Sumber daya yang menjadi sumber utama bagi pendapatan negara Timor Leste adalah minyak dan gas sebagai
hasil bumi utama. Akan tetapi pemerintah Timor Leste tidak mempersiapkan masyarakatnya untuk
pembangunan ekonomi ketika minyak dan gas tidak lagi dapat membantu perekonomian Timor Leste. Maka
dari itu, akan sulit bagi masyarakat Timor Leste untuk bertahan hidup tanpa keahlian dan infrastuktur
perekonomian yang baik ketika hasil bumi utama mereka habis. Adanya hasil bumi minyak dan gas ini tidak
hanya membawa keuntungan bagi Timor Leste, akan tetapi juga menjadi resource curse bagi Timor Leste.
Perolehan hasil dari minyak dan gas di Timor Leste tidak sepenuhnya dinikmati oleh Timor Leste dikarenakan
adanya perjanjian bagi hasil yang dilakukan oleh Timor Leste dan Australia dengan mekanisme pembagian
yang lebih condong merugikan bagi Timor Leste.
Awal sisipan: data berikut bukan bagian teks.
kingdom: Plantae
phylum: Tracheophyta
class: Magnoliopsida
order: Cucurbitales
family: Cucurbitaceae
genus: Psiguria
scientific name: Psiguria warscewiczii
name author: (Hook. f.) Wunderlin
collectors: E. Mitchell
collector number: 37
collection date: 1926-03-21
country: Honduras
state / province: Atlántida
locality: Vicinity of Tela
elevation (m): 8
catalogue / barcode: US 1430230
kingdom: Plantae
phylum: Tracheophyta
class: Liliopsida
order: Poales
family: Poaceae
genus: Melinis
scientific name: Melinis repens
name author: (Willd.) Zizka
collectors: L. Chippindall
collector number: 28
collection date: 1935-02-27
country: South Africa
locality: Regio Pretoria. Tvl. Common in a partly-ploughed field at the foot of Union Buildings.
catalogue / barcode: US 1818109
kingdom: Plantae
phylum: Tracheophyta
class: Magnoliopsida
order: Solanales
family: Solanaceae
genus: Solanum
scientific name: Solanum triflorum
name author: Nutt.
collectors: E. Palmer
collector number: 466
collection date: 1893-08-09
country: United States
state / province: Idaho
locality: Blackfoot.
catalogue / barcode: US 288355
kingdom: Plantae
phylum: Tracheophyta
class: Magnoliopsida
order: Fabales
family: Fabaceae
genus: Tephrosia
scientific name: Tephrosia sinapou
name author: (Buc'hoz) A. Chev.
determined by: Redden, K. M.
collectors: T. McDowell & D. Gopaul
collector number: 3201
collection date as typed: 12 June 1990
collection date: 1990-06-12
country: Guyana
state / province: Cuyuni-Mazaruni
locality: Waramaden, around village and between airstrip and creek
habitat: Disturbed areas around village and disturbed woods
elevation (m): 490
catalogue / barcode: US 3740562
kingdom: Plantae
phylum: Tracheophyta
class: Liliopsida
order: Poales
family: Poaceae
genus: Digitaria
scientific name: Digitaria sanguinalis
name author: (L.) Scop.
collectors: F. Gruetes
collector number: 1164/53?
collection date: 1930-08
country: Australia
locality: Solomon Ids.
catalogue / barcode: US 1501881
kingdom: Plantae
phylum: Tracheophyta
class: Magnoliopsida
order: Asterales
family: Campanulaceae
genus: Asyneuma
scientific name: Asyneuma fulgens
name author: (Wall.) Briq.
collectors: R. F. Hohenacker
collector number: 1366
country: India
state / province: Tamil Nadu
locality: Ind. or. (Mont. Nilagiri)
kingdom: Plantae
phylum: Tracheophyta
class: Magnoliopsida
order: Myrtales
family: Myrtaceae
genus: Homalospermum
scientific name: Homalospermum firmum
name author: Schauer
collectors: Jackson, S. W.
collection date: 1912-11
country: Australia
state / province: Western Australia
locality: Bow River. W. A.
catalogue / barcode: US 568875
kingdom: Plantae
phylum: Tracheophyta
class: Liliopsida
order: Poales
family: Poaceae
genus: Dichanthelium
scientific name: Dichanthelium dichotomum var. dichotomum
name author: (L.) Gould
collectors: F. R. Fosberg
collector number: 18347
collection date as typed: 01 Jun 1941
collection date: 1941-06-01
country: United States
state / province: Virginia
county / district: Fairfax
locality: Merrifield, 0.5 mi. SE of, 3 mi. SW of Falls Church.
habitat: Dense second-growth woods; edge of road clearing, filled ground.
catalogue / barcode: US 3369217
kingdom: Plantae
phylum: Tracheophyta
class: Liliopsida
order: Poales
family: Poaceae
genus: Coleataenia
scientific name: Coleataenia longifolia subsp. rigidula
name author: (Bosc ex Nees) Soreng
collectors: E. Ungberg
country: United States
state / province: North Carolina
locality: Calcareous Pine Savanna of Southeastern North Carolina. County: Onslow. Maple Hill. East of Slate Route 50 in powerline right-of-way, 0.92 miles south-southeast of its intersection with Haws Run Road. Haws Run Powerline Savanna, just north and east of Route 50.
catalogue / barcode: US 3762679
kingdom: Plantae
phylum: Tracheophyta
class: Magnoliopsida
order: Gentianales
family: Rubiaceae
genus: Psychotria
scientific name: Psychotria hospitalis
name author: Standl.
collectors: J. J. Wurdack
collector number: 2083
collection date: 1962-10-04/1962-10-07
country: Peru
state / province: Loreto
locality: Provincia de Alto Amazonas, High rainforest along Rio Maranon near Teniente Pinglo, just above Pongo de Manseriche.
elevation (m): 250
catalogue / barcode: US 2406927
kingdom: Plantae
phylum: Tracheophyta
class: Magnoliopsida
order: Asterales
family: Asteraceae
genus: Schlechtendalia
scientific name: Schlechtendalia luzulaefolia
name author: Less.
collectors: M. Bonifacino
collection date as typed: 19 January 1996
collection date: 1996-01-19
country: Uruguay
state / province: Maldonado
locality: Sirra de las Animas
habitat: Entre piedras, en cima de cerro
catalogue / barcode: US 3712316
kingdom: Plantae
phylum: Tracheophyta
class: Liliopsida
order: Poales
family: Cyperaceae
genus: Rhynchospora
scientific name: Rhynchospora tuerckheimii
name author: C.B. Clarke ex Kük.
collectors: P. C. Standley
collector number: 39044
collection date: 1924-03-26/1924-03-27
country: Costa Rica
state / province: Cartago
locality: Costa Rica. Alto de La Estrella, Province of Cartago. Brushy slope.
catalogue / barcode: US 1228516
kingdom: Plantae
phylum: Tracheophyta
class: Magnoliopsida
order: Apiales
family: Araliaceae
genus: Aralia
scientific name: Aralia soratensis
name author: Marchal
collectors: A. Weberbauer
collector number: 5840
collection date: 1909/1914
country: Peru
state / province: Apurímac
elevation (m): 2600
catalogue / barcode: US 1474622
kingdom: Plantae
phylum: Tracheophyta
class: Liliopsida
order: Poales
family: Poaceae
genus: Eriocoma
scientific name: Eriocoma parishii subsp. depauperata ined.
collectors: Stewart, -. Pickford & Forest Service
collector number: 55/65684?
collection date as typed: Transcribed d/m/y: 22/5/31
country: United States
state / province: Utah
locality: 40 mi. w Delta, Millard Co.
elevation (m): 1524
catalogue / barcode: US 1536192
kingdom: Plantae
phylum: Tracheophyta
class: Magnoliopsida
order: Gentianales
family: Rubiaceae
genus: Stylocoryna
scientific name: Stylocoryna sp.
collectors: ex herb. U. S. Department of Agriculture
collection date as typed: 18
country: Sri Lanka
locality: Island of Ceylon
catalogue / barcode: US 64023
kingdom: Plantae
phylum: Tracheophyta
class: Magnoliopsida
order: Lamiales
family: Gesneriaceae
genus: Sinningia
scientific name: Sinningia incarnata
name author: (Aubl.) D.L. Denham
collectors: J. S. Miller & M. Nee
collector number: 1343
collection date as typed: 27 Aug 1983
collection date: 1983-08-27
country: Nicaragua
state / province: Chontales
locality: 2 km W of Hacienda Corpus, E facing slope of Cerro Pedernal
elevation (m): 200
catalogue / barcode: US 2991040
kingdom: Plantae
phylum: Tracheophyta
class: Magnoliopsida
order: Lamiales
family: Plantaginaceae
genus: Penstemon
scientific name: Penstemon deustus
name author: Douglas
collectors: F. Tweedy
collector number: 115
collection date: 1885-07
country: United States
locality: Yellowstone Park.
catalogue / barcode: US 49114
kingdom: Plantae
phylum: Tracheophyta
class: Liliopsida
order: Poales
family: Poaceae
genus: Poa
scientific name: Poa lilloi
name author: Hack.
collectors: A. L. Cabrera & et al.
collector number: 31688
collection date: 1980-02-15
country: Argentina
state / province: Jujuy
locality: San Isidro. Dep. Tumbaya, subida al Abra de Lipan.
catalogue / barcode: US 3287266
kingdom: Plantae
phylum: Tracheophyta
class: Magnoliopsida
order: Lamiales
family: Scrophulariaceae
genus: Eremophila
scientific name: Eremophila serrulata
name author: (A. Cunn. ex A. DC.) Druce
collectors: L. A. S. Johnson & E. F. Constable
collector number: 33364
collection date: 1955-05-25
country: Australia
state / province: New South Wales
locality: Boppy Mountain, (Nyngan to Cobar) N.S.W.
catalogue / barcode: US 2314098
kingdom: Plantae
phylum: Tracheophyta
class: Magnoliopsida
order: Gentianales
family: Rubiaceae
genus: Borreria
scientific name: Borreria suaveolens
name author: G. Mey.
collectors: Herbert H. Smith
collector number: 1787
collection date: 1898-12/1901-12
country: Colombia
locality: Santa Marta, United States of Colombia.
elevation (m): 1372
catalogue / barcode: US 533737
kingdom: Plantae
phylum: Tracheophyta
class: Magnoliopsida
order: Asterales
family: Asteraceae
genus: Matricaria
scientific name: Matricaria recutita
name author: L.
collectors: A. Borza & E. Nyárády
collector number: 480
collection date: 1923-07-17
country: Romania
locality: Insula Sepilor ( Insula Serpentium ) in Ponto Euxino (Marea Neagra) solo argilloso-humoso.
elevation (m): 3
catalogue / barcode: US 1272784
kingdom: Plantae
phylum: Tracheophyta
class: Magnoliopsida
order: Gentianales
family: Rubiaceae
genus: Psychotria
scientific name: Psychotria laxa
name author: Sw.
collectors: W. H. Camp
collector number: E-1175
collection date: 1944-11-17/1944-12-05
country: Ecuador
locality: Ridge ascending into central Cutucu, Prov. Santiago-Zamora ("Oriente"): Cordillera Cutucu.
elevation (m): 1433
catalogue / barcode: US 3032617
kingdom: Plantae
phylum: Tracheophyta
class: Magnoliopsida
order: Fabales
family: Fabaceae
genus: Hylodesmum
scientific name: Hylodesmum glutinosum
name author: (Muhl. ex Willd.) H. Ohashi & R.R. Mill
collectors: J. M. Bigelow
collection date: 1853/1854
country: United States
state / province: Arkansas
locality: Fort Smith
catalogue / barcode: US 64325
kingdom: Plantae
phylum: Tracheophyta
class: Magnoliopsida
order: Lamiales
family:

Memiliki hasil bumi yang melimpah tidak lantas menjadikan
masyarakat Timor Leste sejahtera karena pemerintah Timor Leste tidak kompeten dan tidak memiliki kapasitas
untuk mengelola hasil bumi mereka untuk kesejahteraan rakyat. Berdasarkan pemaparan diatas, dapat dipahami
bahwa Timor Leste merupakan negara yang sangat rentan dan cenderung lemah dalma berbagai bidang, baik
politik, ekonomi, maupun sosial mereka. Perjuangan Timor Leste untuk membangun negaranya hingga saat ini
masih belum menunjukkan hasil yang signifikan dan malah cenderung gagal.
Referensi:
Wardhani, Baiq L.S.W., 2020. “Timor Leste: A Failed State in the Making?”, Presentasi disampaikan dalam
Kelas Masyarakat Budaya Politik Australia, Timor Leste dan Pasifik Barat Daya. 26 Februari 2020,
Fakultas Ilmu Sosial dan Politik: Universitas Airlangga.